John Major had hailed the treaty, agreed in December 1991 by the then 12 member states, as a good deal for Britain. He praised the opportunities he believed a single market in goods and services, and the free movement of labour, offered. And he believed that a concession, allowing the UK to decide whether, not when, to join a single European currency, was key.
Eurosceptic MPs said the treaty would give the EU greater powers at the expense of Westminster. They saw it as a step down the road to a centralised federal EU. And they were implacably opposed the UK joining a single European currency.
In the Lords, the former Conservative Prime Minister Baroness Thatcher said that the treaty would "diminish democracy and increase bureaucracy".
Lord Rees-Mogg went to court to stop the Maastricht treaty from becoming UK law - but judges supported the government's position, on all the issues.
"The outcome was even better than our lawyers had expected," Sir Roderic Lyne wrote on a note.
He pointed out that Douglas Hurd, then Foreign Secretary, was "exercising restraint" in public as he did not want to "provoke the Rees-Mogg brigade" into "further Quixotic action".
John Major enjoyed the moment. "Good," he wrote on the document, "a full gloat is merited."
Getting the treaty through the Commons took a year. Those who opposed it, from the Labour as well as Conservative benches, were vocal and well organised. But by July 1993 the end of the process was in sight.
"It was the toughest time I spent in Downing Street," says Sir Roderic, who was John Major's private secretary at the time. "I remember it as a nightmare."
John Major's strategy as the final vote loomed was a risky one.
He would, if needed, call for a motion of confidence.
If he had lost, the government would have fallen.
It was, in effect, the "nuclear option" - either back me or face a general election.
On 22 July 1993, after a series of close votes, the government lost the main motion.
The ratification of the Maastricht treaty had been blocked.
Then, in a moment of the highest political drama, John Major stood up at the dispatch box and announced there would be a vote of confidence in the government the following day, which would also act as a vote to write the treaty into UK law.
Seeing all the papers reminds Sir Roderic of how much complex information the prime minister had to digest.
"John Major has an incredibly quick brain" he says. "He has a mind like a high-speed computer."

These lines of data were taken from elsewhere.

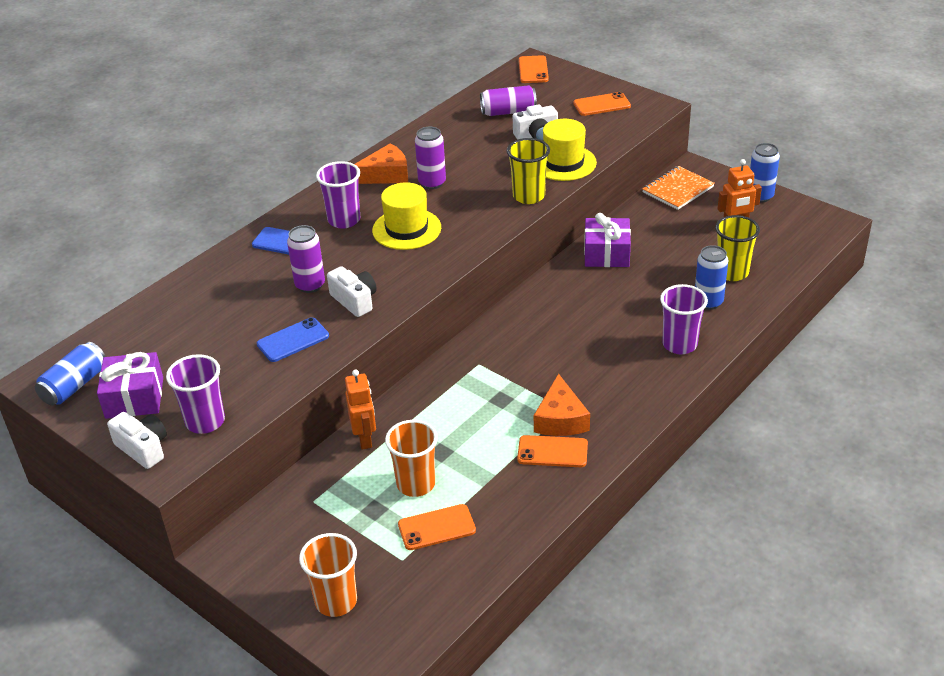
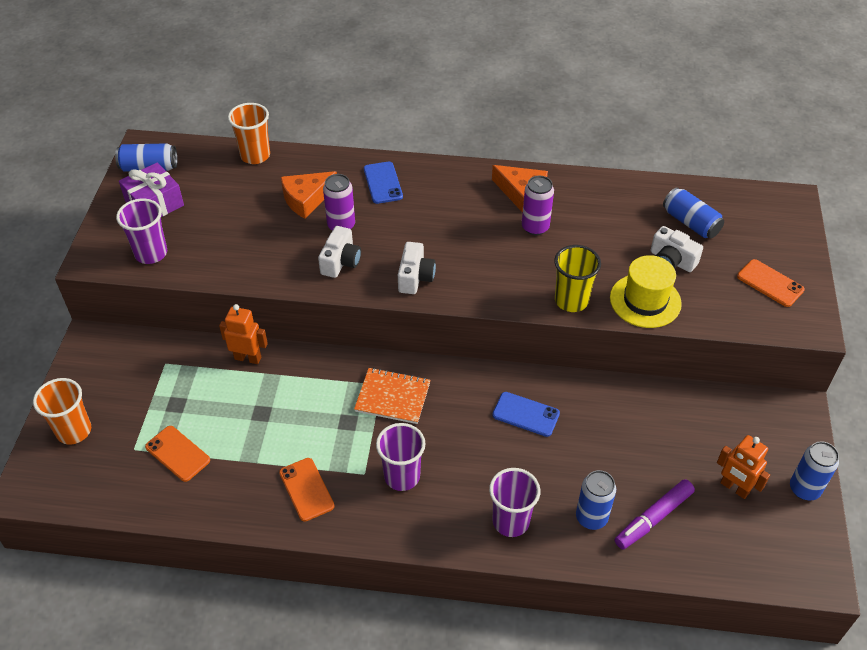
camera: 55 degrees right, 10 degrees up
(143, 448) = (106, 237): white camera -> white camera (415, 277)
(293, 340) = (269, 251): blue phone -> blue phone (526, 414)
(344, 220) = (438, 201): purple cup -> purple cup (402, 476)
(365, 439) = (248, 358): orange robot -> orange robot turned 120 degrees counterclockwise
(406, 229) = (457, 244): yellow hat -> none
(416, 484) = (217, 416): orange cup -> orange cup (255, 155)
(508, 112) = (690, 223): purple can -> blue can
(533, 70) = (778, 206): orange phone -> none
(560, 419) = (350, 476): orange cheese -> orange cheese (306, 199)
(606, 254) = (600, 403): purple gift -> none
(678, 190) = (750, 413): orange notebook -> orange notebook (392, 397)
(732, 272) = (653, 518): yellow cup -> purple marker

He recalls how on 21 July John Major had been depressed, knowing he had lost the first vote.
He tried to work on a speech for the next day but lacked energy and went to bed.
"Everyone expected disaster," Sir Roderic says.
Yet when he returned to Number 10 first thing next morning, the prime minister was "perky".
"He had the glint of battle in his eye."
John Major had worked out his plan to call for confidence motion and had held three cabinet meetings to get his ministers to agree.
His approach worked - opponents in his own party wouldn't vote against the government in a confidence vote.
"He basically lined the rebels up against a wall and aimed machine guns at them," as Sir Roderic puts it.
The vote was won, by 339 to 299.
John Major and his staff celebrated in his parliamentary office with champagne and congratulations arrived from European politicians.
Albert Reynolds, the Irish Prime Minister, was friendly with Mr Major and sent a message saying: "Well done.
"Now keep your head down and drive on."
Sir Roderic Lyne is reluctant to draw too many parallels between then and now.
"Theresa May is unbelievably resilient I think," he says.
"Her problem is far worse than Major. He was attacked by 25 MPs. She's under fire from both right and left. And while for us, the real pressure came in the last stages, she's had it for two years."